Fact #3: The new funding appropriated for community health centers by the Senate health care bill is not covered by the Hyde Amendment.The report traces the legal precedents set by federal courts on the issue of abortion funding. The astonishing fact is that federal funds are required to pay for abortions as necessary health care for women, except if the legislation that appropriates funds specifically excludes abortion.
This should be clear from the wording of the Hyde Amendment itself: "None of the funds appropriate in this Act" may be used for most abortions (referring to the annual Labor/HHS appropriations act). The Senate bill's new funds are not appropriate in the Labor/HHS appropriations act, so Hyde does not cover them.
If it weren't for the Hyde Amendment, even state legislatures would actually be required to fund abortions. For instance:
When the Hyde amendment ceased to prohibit use of federal Medicaid funds for abortions in cases of rape and incest in 1993, federal courts throughout the country ruled that states participating in the program were now required by the underlying Medicaid statute to provide and help pay for rape/incest abortions--even if that meant overriding state constitutions that allow state funding of abortion only in cases of danger to the life of the mother.I guess the reality is, most of us, even pro-lifers, don't really know how bad things already are. The courts are basically ready to pounce on our freedom of conscience. They are restrained only when health care legislation specifically says abortion will not be covered. If that wording isn't there, the courts have set a precedent of going to the opposite extreme: abortion must be covered.
For example:
A similar situation came to light in 1979, when members of Congress asked why the Indian Health Service (IHS) was continuing to provide abortions despite enactment of the Hyde amendment. The agency replied that it had no choice but to do so: The authorizing legislation for the IHS created a broad mandate for services to conserve the "health" of Indians, and the Interior appropriations bill funding these services contained no abortion limitation like the Hyde amendment to the Labor/HHS bill.
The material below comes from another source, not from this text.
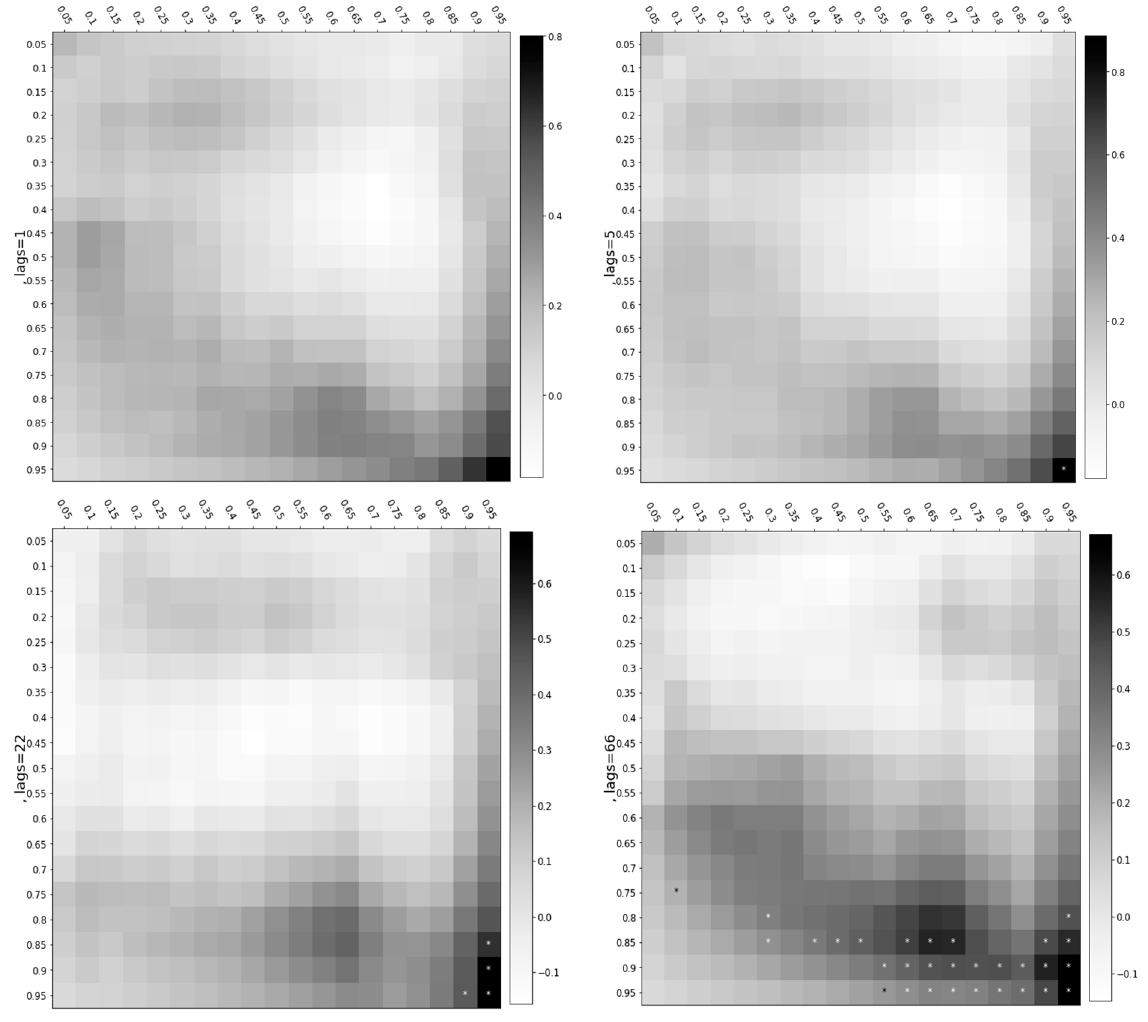
Figure 7. Cross-quantile dependence from Johnson & Johnson to Pfizer. Notes: The vertical axis indicates the quantile distribution of Johnson & Johnson’s stock return, whereas the horizontal axis indicates the quantile distribution of Pfizer’s stock return. The white-to-black intensity in the bar indicates negative to positive associations.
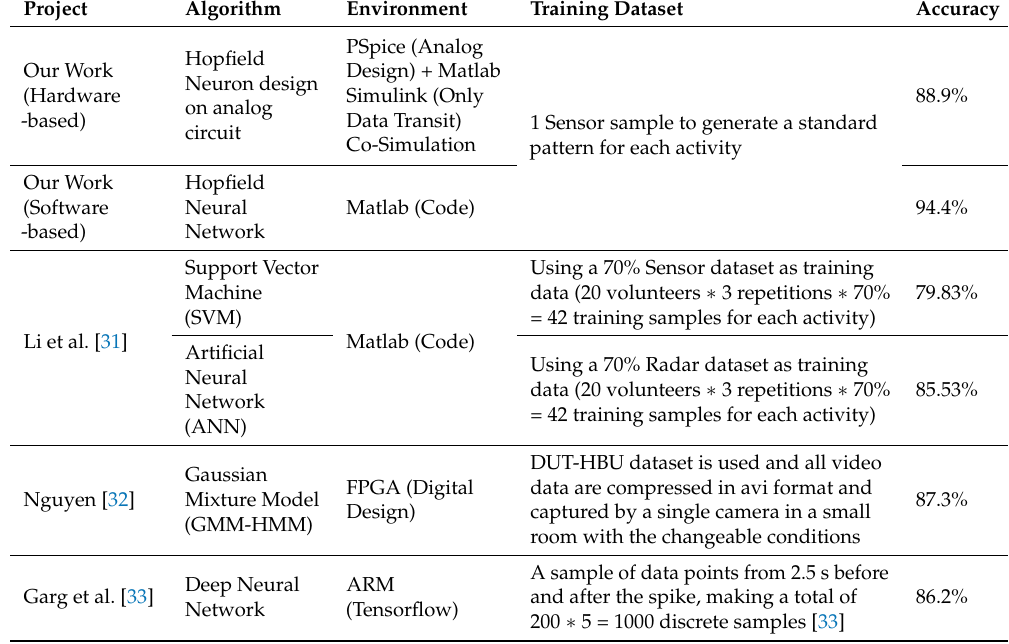
Table 1. Comparison table with different methods and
Therefore "we would have no basis for refusing to pay for abortions" (Letter from Director of the Indian Health Service to Cong. Henry Hyde, July 30, 1979). Not until 1988 did Congress finally revise the authorizing legislation for the IHS to require that program to conform to the annual Hyde amendment.The USCCB argues that the current Senate health care bill has exactly the same flaw: it's not covered by the Hyde amendment, because the Hyde amendment amended a particular appropriations bill.
Clearly the Hyde amendment is not a law in its own right. Therefore every health care bill that would be passed by Congress must contain its own language that specifically prevents abortion funding--its own Hyde amendment. The current Senate bill apparently does not.
It's hard to know who to believe, but frankly I'm more inclined to trust the USCCB than all the liberals in Congress who want to take my money for their political purposes, far more than organizations like Planned Parenthood who profit from the promotion of abortion.
So I'm going to try to call Congressman Perriello again and tell him I'm against this bill. Congress has no right to take our money without guaranteeing that it won't be funneled toward abortion.